9 was Starz’s next film, a movie adapted from a short story by Shane Acker. Tim Burton had seen the short story version of 9 and was so impressed that he helped produce it into a full-length feature film. Production had initially started in Luxembourg at Attitude Studio, but was later taken over to Starz in Toronto. The film is definitely in the same wheelhouse as anything else with Burton’s name on it, but I can’t say that it really stuck with me. Critics seem to agree, as they weren’t entirely impressed with it either. As is customary with strange animated movies that don’t appeal to a wide audience, it didn’t do too well at the box office. Starz’s last animated movie was the Disney distributed Gnomeo and Juliet. This is another movie that’s stuck in the non-canon milieu along with Valiant, Strange Magic and The Wild. It was released under the Touchstone Pictures banner, just as The Nightmare Before Christmas was 18 years before. Those two remained the only animated films released under Touchstone until Strange Magic. In this case I believe it was to further distance the movie from the official Disney canon. There has been confusion with The Wild and Valiant being part of the canon, so this was their way of making it obvious. The film, while it didn’t get great reviews, ended up being a sleeper hit for Disney, beating out Disney’s other film, Mars Needs Moms, which had a much bigger budget.

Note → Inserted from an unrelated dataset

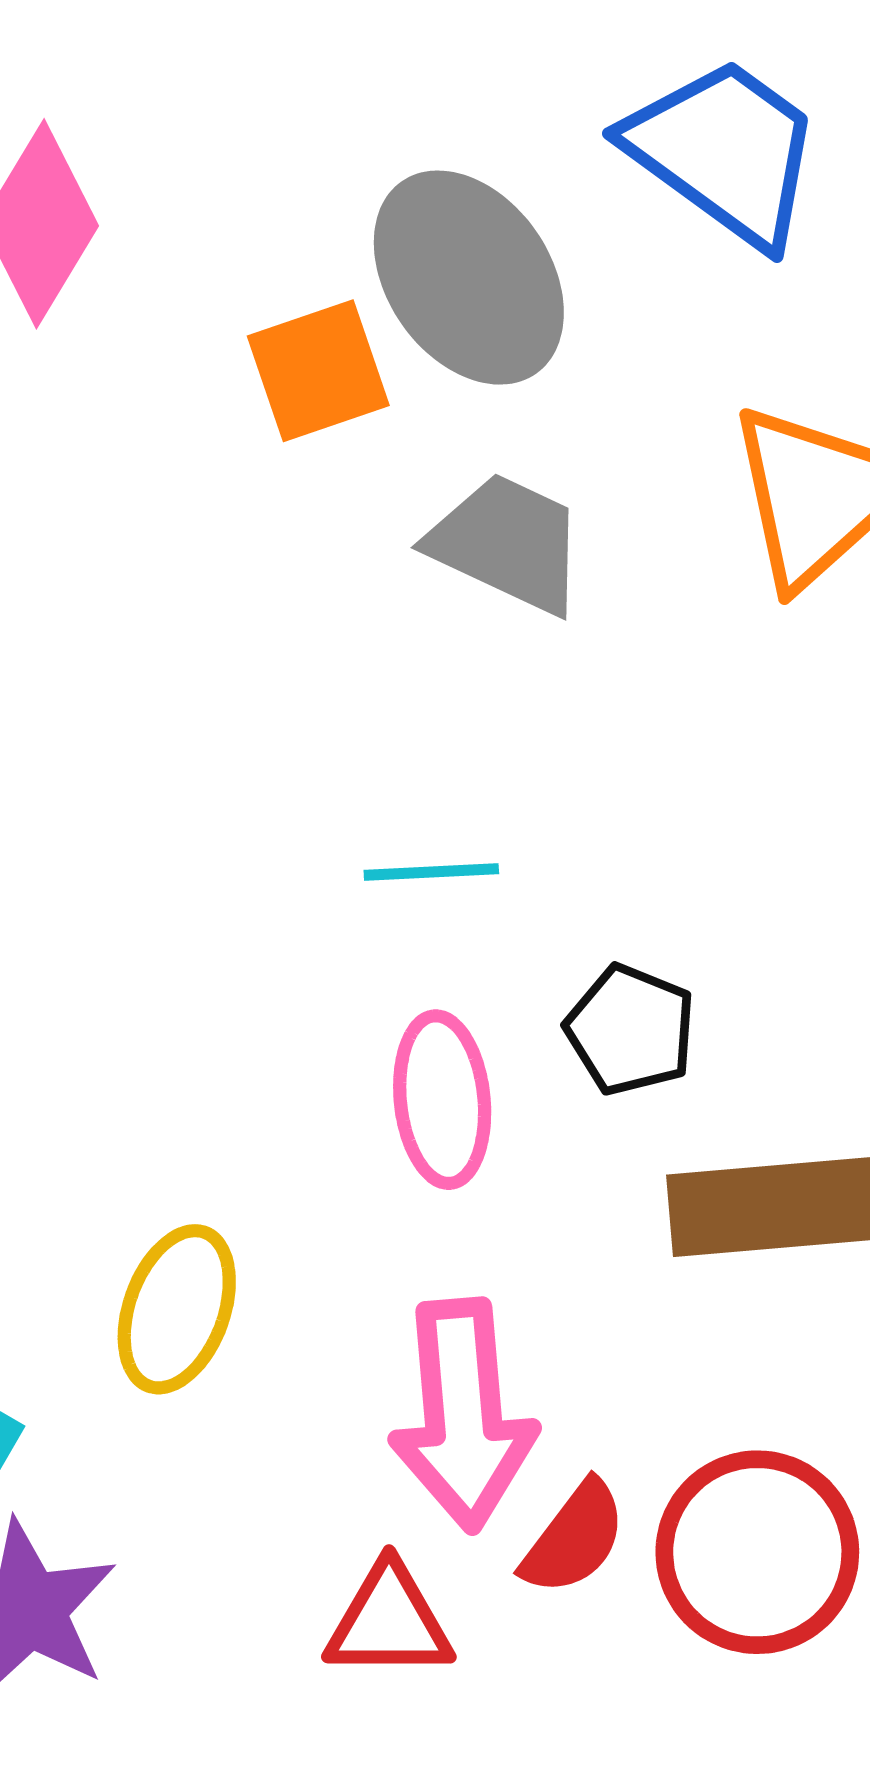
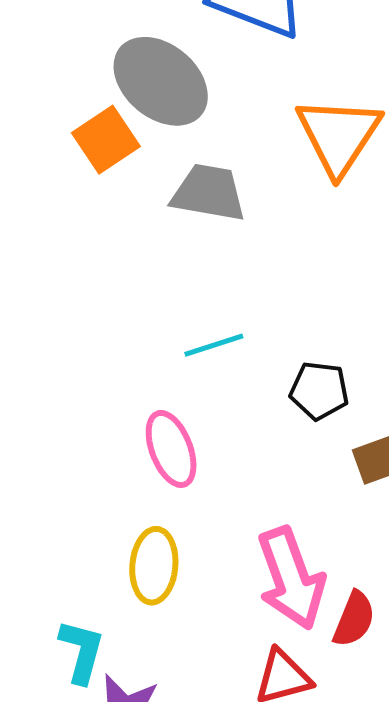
pink ellipse: (442, 1100) -> (171, 449), moved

Not sure why Disney had two of their movies released around the same time. The film grossed a respectable $194 million against a surprisingly small budget of $36 million. Seriously, that’s stop-motion animation level budget, not CG animation budget.

Hoodwinked Too! Hood vs. Evil was Arc Animations first attempt at a feature length film, and was meant to capitalize on the moderate hit that was Hoodwinked! The first Hoodwinked! was created by Kanbar Entertainment, in their studio in Manila, Philippines. This location was conducive to lower production costs, so the movie was made for an astoundingly low $8 million. This was the first CG film to be independently funded, so its success was even more astounding. The Weinstein Company agreed to distribute late in its production and the film was a hit due to the low production costs, grossing $110 million. Pretty good for animation that looked pretty bad by 2005 standards. The sequel was announced in 2006, but disagreements between their new financial partners at The Weinstein Company caused it to be delayed until 2011. Instead of being made in their small studio in Manila, Arc Animation made it, though in the same style as the first, and with a larger budget thanks to The Weinstein Company. This didn’t help the movie, however, and it bombed at the box office, grossing a little over $16 million against a $30 million budget. If they would have stuck with the original production costs, they would have at least broke even! I feel like it was dumb luck that the first film did as well as it had, seeing as the whole fractured fairy-tale genre was done to death by the Shrek films. Also, films with a pun in the title should not be allowed to exist. Arc Animation, like all of the previous studios, focused primarily on TV and straight-to-dvd. It seems that the future is a little more set now that it's owned by Jam Filled Entertainment, but who knows, the studio has gone through four different owners.